CVLC News
CVLC Testimony before the Insurance and Real Estate Committee
CVLC was proud to testify to the Connecticut Insurance and Real Estate Committee in opposition to Section 1 of H.B. 7078: An Act Concerning the Removal of Unauthorized Persons from Real Property that was before the committee at the meeting on March 4, 2025.
Co-authored by CVLC’s Supervising Attorney, Civil Legal Unit Darren Pruslow and Staff Attorney, Civil Legal Unit Cyd Oppenheimer, this testimony aims to outline how section 1 of this bill harm Connecticut Veterans. Please read our testimony below. To read the full language of the bill, click on the linked bill number in the testimony below.
Senator Cabrera, Representative Wood, Senator Anwar, Representative Barry, and esteemed members of the Insurance and Real Estate Committee:
As the supervising attorney with the Civil Legal Unit of the Connecticut Veterans Legal Center (CVLC), I appreciate the opportunity to submit testimony opposing Section 1 of H.B. 7078: An Act Concerning the Removal of Unauthorized Persons from Real Property.
CVLC’s mission is to help Veterans who have experienced homelessness and mental illnesses overcome legal barriers to housing, healthcare, and income. As the first VA medical-legal partnership in the country, we co-locate with VA medical centers to provide vital legal services to our clients. We work to ensure that our clients, among the most vulnerable populations in Connecticut, have access to the resources necessary to thrive in this state. We believe that the proposed bill will place our clients at risk of being improperly removed from their homes and depriving them of the due process to which they are entitled.
The existing summary process statutes are designed to address all possible scenarios: cases in which a landlord and tenant have a written current lease; cases in which a landlord and tenant have an oral current lease; cases in which said written or oral lease has expired (“lapse of time”); cases in which an occupant previously had the right or privilege to occupy the premises but that right has terminated (as in the case where a homeowner had invited a partner to reside with her but no longer wishes to co-habitat); and cases in which an occupant never had the right or privilege to occupy the premises.
Because existing summary process statutes can be and are employed to address situations in which landowners wish to remove unauthorized occupants from their property, there is no need for H.B. 7078. The bill purports to address a problem for which there already is a solution. Moreover, and importantly, this bill creates the specter of authorized occupants being removed from their homes without the due process protections to which they are entitled. If a property owner informs the police that a particular individual does not and has never had the right to occupy the premises, there is no process by which that individual can contest this allegation.
Summary process, by its very name, recognizes the interest a property owner has in the expedient, or summary, removal of an occupant whom it no longer wishes to have on its property. But it also recognizes that the very high stakes here for the occupant entitle that individual to procedural protections to ensure his/her removal is justified under the law. This bill takes those procedural protections away.

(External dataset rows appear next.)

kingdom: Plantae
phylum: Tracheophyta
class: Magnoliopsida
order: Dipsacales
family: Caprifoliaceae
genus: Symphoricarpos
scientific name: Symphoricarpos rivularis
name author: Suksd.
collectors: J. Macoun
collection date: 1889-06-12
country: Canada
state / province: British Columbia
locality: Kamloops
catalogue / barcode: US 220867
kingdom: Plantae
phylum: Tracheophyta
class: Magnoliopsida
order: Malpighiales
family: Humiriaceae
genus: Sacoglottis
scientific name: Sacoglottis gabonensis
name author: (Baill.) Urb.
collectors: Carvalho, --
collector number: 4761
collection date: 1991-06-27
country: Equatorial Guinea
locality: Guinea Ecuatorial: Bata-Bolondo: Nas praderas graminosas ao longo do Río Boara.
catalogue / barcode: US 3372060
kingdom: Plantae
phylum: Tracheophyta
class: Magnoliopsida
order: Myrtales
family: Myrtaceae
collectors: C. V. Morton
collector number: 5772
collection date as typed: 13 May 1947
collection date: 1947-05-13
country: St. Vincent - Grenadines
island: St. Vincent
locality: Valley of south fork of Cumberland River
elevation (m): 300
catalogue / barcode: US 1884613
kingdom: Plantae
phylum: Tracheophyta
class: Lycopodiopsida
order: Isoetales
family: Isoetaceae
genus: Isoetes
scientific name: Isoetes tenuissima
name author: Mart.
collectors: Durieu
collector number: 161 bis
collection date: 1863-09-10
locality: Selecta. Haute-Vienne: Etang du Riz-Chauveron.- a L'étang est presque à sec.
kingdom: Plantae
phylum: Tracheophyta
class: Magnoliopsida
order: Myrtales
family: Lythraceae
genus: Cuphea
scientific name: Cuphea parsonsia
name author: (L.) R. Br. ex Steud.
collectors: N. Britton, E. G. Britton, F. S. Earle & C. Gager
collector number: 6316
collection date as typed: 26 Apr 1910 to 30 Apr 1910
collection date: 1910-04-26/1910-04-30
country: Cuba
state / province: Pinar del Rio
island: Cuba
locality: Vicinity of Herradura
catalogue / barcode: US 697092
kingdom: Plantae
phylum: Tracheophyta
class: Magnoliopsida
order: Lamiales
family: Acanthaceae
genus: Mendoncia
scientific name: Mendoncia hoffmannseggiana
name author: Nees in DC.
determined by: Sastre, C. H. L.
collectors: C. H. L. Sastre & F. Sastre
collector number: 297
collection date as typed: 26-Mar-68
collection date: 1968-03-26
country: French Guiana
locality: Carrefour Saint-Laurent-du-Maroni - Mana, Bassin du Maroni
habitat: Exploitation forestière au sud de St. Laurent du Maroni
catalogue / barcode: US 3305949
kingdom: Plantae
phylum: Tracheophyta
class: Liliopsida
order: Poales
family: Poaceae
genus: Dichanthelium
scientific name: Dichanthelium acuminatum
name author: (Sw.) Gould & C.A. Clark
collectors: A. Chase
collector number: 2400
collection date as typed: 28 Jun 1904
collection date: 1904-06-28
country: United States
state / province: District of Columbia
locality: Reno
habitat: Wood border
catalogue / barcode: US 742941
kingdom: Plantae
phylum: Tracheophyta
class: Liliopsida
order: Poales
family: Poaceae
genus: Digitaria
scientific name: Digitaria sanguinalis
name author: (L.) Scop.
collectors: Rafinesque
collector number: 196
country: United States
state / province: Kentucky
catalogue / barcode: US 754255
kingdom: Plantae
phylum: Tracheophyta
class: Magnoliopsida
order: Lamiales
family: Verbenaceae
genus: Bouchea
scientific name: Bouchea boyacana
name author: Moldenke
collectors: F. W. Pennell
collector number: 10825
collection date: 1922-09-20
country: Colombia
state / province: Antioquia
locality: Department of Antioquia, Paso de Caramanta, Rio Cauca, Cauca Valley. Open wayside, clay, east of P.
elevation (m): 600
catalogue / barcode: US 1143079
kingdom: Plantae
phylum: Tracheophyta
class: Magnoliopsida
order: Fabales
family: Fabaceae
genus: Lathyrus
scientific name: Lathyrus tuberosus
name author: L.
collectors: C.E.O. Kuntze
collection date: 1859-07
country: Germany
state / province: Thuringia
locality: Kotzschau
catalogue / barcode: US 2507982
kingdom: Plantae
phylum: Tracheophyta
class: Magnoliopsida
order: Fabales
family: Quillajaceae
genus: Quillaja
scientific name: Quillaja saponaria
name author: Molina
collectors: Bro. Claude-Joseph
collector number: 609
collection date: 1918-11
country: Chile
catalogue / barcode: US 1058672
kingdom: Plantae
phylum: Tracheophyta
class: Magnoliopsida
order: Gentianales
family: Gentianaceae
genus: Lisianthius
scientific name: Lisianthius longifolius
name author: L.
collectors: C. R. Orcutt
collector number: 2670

This bill is most likely to impact low-income, under-educated, and disabled individuals who are already at a disadvantage when it comes to negotiating with landlords or knowing their rights under the law. The threat of non-judicial involvement is likely to lead these individuals, some of whom may in fact be authorized occupants, to abdicate their rights and abandon their homes, merely because they are afraid.
The entry and detainer statute, Connecticut General Statutes § 47a–43, was made to protect occupants from disturbance “by any but lawful and orderly means.” Berlingo v. Sterling Ocean House, Inc., 203 Conn. 103, 108, 523 A.2d 888 (Conn. 1987). In explaining the underlying thinking behind this statute, the Connecticut Supreme Court has noted that it violates public policy for one party in an action to serve as judge (and enforcer of his judgment in that action) and that such behavior invites “a breach of the public peace.” Fleming v. Bridgeport, 284 Conn. 502, 513, 935 A.2d 126 (Conn. 2007). In other words, this legislature has previously found that it is contrary to public policy for a property owner to simply eject an occupant, whether personally or through use of an agent, such as the police. The property owner must use the civil procedures that have been specifically designed for this purpose and that were written to include adequate protections for both parties. H.B. 7078 flies in the face of this thinking.
The Courts are clear that deprivation of a property right must follow processes that satisfy due process. This bill is just creating a faster form of summary process that removes the court and most of the process. Instead of a judge reviewing and overseeing the process, it is now a state marshal. Under current law, some of the statements in the proposed affidavit, Section 1(c), could be true for an occupant who has the right to be on the property. The recourse for a harmed occupant is to bring a new cause of action that now places the burden on a now-homeless occupant.
While we are sympathetic to landlords who confront unknown occupants on their property, there is already a clear and expedited process to ensure the removal of these individuals. We believe that Section 1 of H.B. 7078 undermines this process and places at-risk populations at additional risk of inappropriate ejection from their homes. We ask you to oppose it. Thank you.